Say what you will with proper reasoning or arguments if you feel compelled, tired reddit-commentary like that helps no one.

johnnyanmac 34 days ago

> Unless you can somehow provide some arguments against it,

We're year 4 into this discussion and camps have only gotten more bifrucated. There's no 1-1 discussion to have about this as of now, at least not before the crash.

Your only hope in such discourse is not trying to convince the other party how wrong they are, but appealing to an as of yet undecided party. Be it with reason, or simply pointing out how absurd some comments sound to the average person.

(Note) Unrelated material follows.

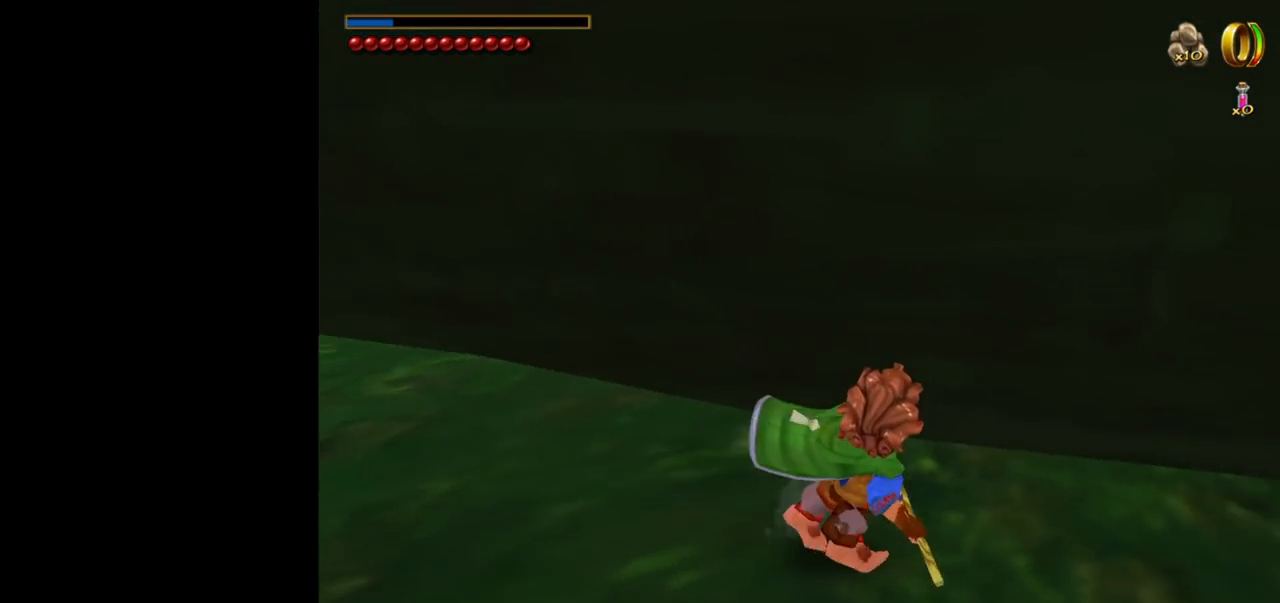
{"keys": ["d"], "mouse": [], "events": []}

embedding-shape 34 days ago

> Your only hope in such discourse is not trying to convince the other party how wrong they are

I don't care about convincing anyone, the ones I reply to or others, but if you take the time to leave a comment, at least make it something to read and think about instead of soundbites like "This is astrology for devs", it's plain boring to read and makes HN worse.

johnnyanmac 34 days ago

>I don't care about convincing anyone

That's fine. Others will care for you.

>it's plain boring to read and makes HN worse.

I chuckled at the joke. Surprising amount of layers to it.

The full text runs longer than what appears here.